- Collected data -
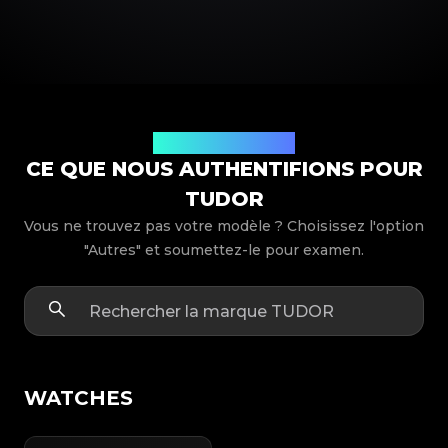
Modèles de produits
CE QUE NOUS AUTHENTIFIONS POUR
TUDOR
Vous ne trouvez pas votre modèle ? Choisissez l'option
"Autres" et soumettez-le pour examen.
WATCHES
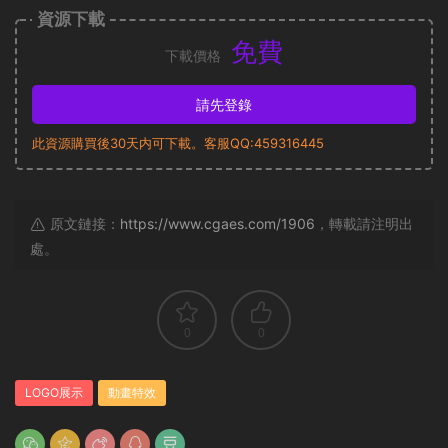
資源下載
免費
下載價格
請先登錄
此資源購買後30天内可下載。客服QQ:459316445
原文鏈接：
https://www.cgaes.com/1906
，轉載請注明出
處。
0
0
LOGO展示
動畫特效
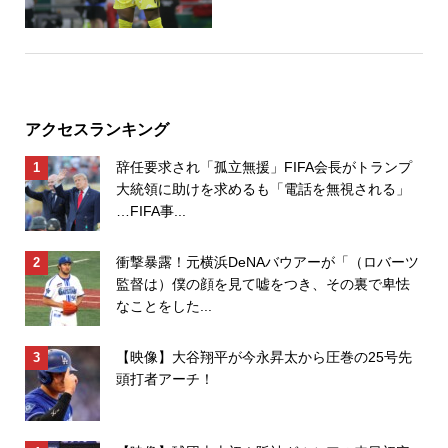
アクセスランキング
辞任要求され「孤立無援」FIFA会長がトランプ
大統領に助けを求めるも「電話を無視される」
…FIFA事...
衝撃暴露！元横浜DeNAバウアーが「（ロバーツ
監督は）僕の顔を見て嘘をつき、その裏で卑怯
なことをした...
【映像】大谷翔平が今永昇太から圧巻の25号先
頭打者アーチ！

- What is expected -
Rewrite all the material with "WATCHES" changed to "MONTRES" and every other line left as it is. Omit the pictures from your answer.

- Task solution -
Modèles de produits
CE QUE NOUS AUTHENTIFIONS POUR
TUDOR
Vous ne trouvez pas votre modèle ? Choisissez l'option
"Autres" et soumettez-le pour examen.
MONTRES
資源下載
免費
下載價格
請先登錄
此資源購買後30天内可下載。客服QQ:459316445
原文鏈接：
https://www.cgaes.com/1906
，轉載請注明出
處。
0
0
LOGO展示
動畫特效
アクセスランキング
辞任要求され「孤立無援」FIFA会長がトランプ
大統領に助けを求めるも「電話を無視される」
…FIFA事...
衝撃暴露！元横浜DeNAバウアーが「（ロバーツ
監督は）僕の顔を見て嘘をつき、その裏で卑怯
なことをした...
【映像】大谷翔平が今永昇太から圧巻の25号先
頭打者アーチ！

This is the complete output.